The classical theory of interest or real theory of interest:
The theory of interest propounded by classical economists is known as the classical theory of interest. It is also known as the real theory of interest because it explains the determination of interest rate by the real factors i.e. demand for saving and supply of saving. According to classicists, the rate of interest is the price paid for saving to invest in capital and it is determined by the forces of productivity and thrift. The interaction between the downward sloping demand curve for saving and upwardsloping supply curve of saving determines the rate of interest.
The classical theory of interest is based on the following assumptions:
 There is full employment of factors of production.
 Demand for saving to invest inversely varies with the rate of interest.
 Supply of saving positively varies with the rate of interest.
 Law of diminishing returns operates on the marginal productivity of capital.
 Demand for saving is raised up to the point where marginal productivity of capital equals the rate of interest.
 Saving depends on the capacity and willingness to save.
 Level of income is given.
 Money works only as a medium of exchange and it has no other effects.
The classical theory of interest can be explained under the following headings:
1. Demand for saving:
Demand for saving arises from the desire of entrepreneurs to invest in capital goods.

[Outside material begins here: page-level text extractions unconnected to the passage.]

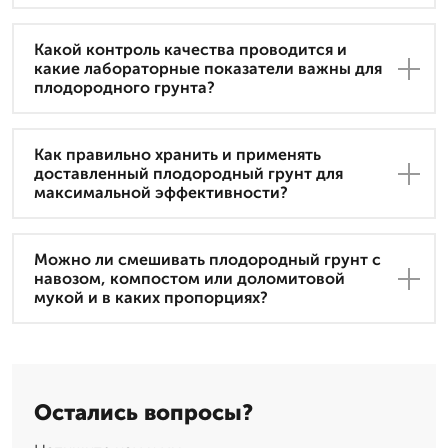
Какой контроль качества проводится и
какие лабораторные показатели важны для
плодородного грунта?
Как правильно хранить и применять
доставленный плодородный грунт для
максимальной эффективности?
Можно ли смешивать плодородный грунт с
навозом, компостом или доломитовой
мукой и в каких пропорциях?
Остались вопросы?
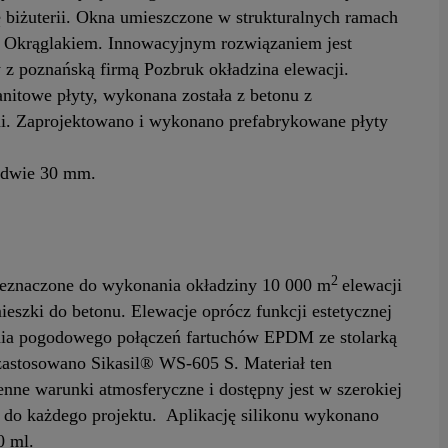
ę biżuterii. Okna umieszczone w strukturalnych ramach
 Okrąglakiem. Innowacyjnym rozwiązaniem jest
 z poznańską firmą Pozbruk okładzina elewacji.
itowe płyty, wykonana została z betonu z
. Zaprojektowano i wykonano prefabrykowane płyty
ledwie 30 mm.
2
zeznaczone do wykonania okładziny 10 000 m
elewacji
szki do betonu. Elewacje oprócz funkcji estetycznej
enia pogodowego połączeń fartuchów EPDM ze stolarką
zastosowano Sikasil® WS-605 S. Materiał ten
enne warunki atmosferyczne i dostępny jest w szerokiej
 do każdego projektu. Aplikację silikonu wykonano
0 ml.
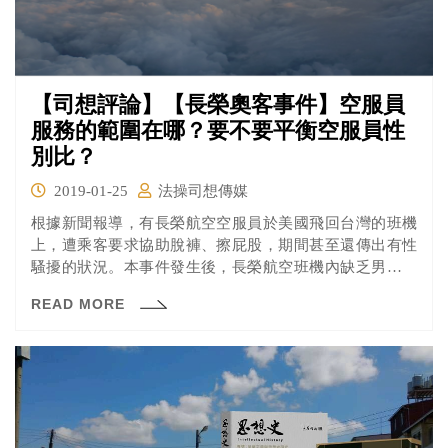
【司想評論】【長榮奧客事件】空服員
服務的範圍在哪？要不要平衡空服員性
別比？
2019-01-25
法操司想傳媒
根據新聞報導，有長榮航空空服員於美國飛回台灣的班機
上，遭乘客要求協助脫褲、擦屁股，期間甚至還傳出有性
騷擾的狀況。本事件發生後，長榮航空班機內缺乏男性空
服員的現狀問題又再度受到關注，只是民航局對外說明表
READ MORE
示依法無權要求航空公司增設男組員，且這樣的要求可能
也會有性平的疑慮。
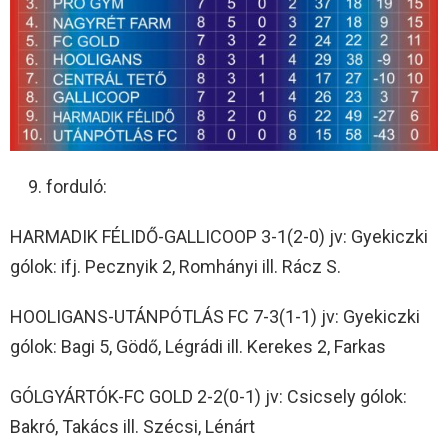
forduló:
HARMADIK FÉLIDŐ-GALLICOOP 3-1(2-0) jv: Gyekiczki
gólok: ifj. Pecznyik 2, Romhányi ill. Rácz S.
HOOLIGANS-UTÁNPÓTLÁS FC 7-3(1-1) jv: Gyekiczki
gólok: Bagi 5, Gödő, Légrádi ill. Kerekes 2, Farkas
GÓLGYÁRTÓK-FC GOLD 2-2(0-1) jv: Csicsely gólok:
Bakró, Takács ill. Szécsi, Lénárt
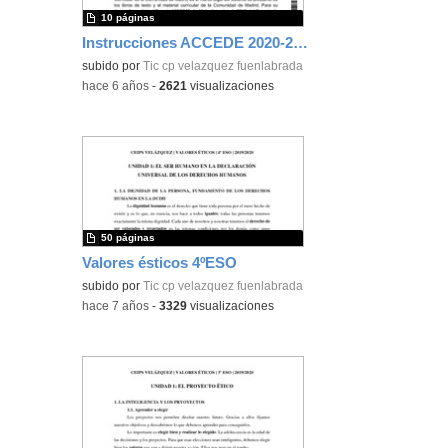
10 páginas
Instrucciones ACCEDE 2020-2021
subido por
Tic cp velazquez fuenlabrada
-
hace 6 años
-
2621
visualizaciones
50 páginas
Valores ésticos 4ºESO
subido por
Tic cp velazquez fuenlabrada
-
hace 7 años
-
3329
visualizaciones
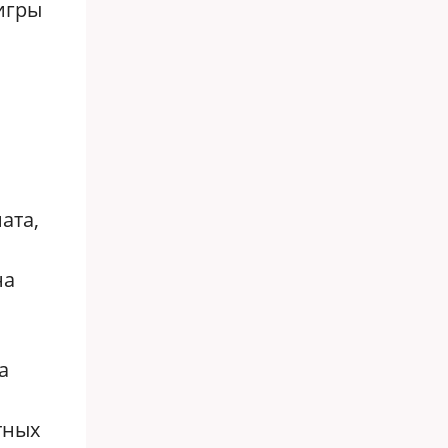
игры
ата,
на
а
тных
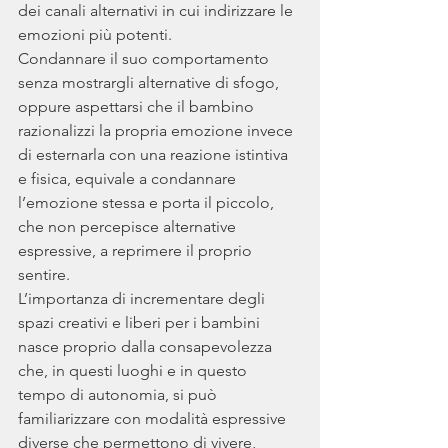
dei canali alternativi in cui indirizzare le 
emozioni più potenti. 
Condannare il suo comportamento 
senza mostrargli alternative di sfogo, 
oppure aspettarsi che il bambino 
razionalizzi la propria emozione invece 
di esternarla con una reazione istintiva 
e fisica, equivale a condannare 
l’emozione stessa e porta il piccolo, 
che non percepisce alternative 
espressive, a reprimere il proprio 
sentire.
L’importanza di incrementare degli 
spazi creativi e liberi per i bambini 
nasce proprio dalla consapevolezza 
che, in questi luoghi e in questo 
tempo di autonomia, si può 
familiarizzare con modalità espressive 
diverse che permettono di vivere, 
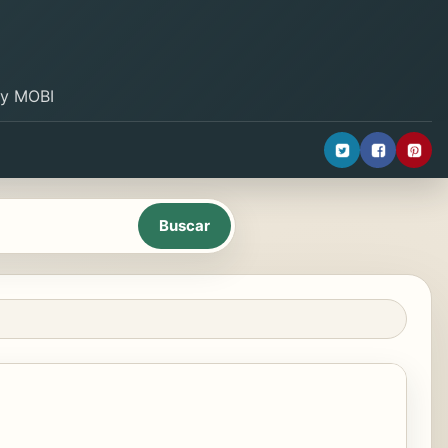
B y MOBI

The desire for investment in capital goods depends on the marginal productivity of capital and the rate of interest. It will be profitable for entrepreneurs to invest in capital goods as the rate of interest falls. Therefore, there exists an inverse relationship between the rate of interest and demand for saving. This will give the downward sloping curve for the saving.
Symbolically,
D=F(r) and f’ < 0
2. Supply of saving:
The supply of saving comes from individuals’ saving. It is a surplus income over consumption. Individual save their part of income for their future reference or to get reward by supplying saving volume in the market. The volume of saving depends on the rent of interest. At the higher level of interest, there will be a higher supply of saving and viceversa. So, it gives positively sloped supply curve of saving.
Symbolically,
S=F(r) and f’ > 0
According to the classical theory of interest, the equilibrium rate of interest is determined by the interaction of demand for saving and supply of saving for interest. The process of determination of the equilibrium interest of rate can be explained by the help of following schedule and diagram:
Rate of interest ®

Demand for saving (Ds)

Supply of saving (Ss)

Remarks

3%

Rs. 15000

Rs. 5000

Ds > Ss

5%

Rs. 10000

Rs. 10000

Ds=Ss

7%

Rs. 5000

Rs. 15000

Ds < Ss

In the above schedule and diagram, we can see that when the rate of interest increases, people are willing to supply more saving to invest and at a low rate of interest they will supply less. But at the low rate of interest, demand for saving is high and viceversa. The interest rate is determined at that point where the demand for saving and supply of saving are equal. In the diagram above, ‘e’ is the equilibrium point where demand for and supply of saving interact with each other. The interest rate here is determined at 5%.
Criticisms of the classical theory of interest:
1. Interest is not the price paid for saving to invest :
According to the classical theory, interest is the price paid for saving to invest in capital. But, Keynes defines interest as the reward for parting with liquidity.
2. Rate of interest does not bring equality of saving in investment :
The classical theory of interest says that the change in the rate of interest brings about the equality of saving and investment. But, Keynes opines that the equality between saving and investment is brought by the change in the level of income.
3. Unrealistic assumption of the full employment equilibrium :
The classical theory of interest is based on the assumption of the full employment equilibrium. However, Keynes views that the full employment equilibrium is the abnormal situation and cannot be found in the real world.
4. Indeterminate theory:
Keynes has remarked the classical theory of interest as indeterminate theory. Since saving depends upon the level of income, it is not possible to know the rate of interest unless the level of income is known beforehand. Lower interest rate will increase the volume of investment and thereby increases output, employment, income and saving. The classical theory of interest has no solution for this. So, it is indeterminate theory.
5. Narrow in scope :
The classical theory assumes that saving is only used for investment purpose. However, saving is also used for consumption, transaction, precautionary and other purposes. So, classical theory of interest is narrow in scope.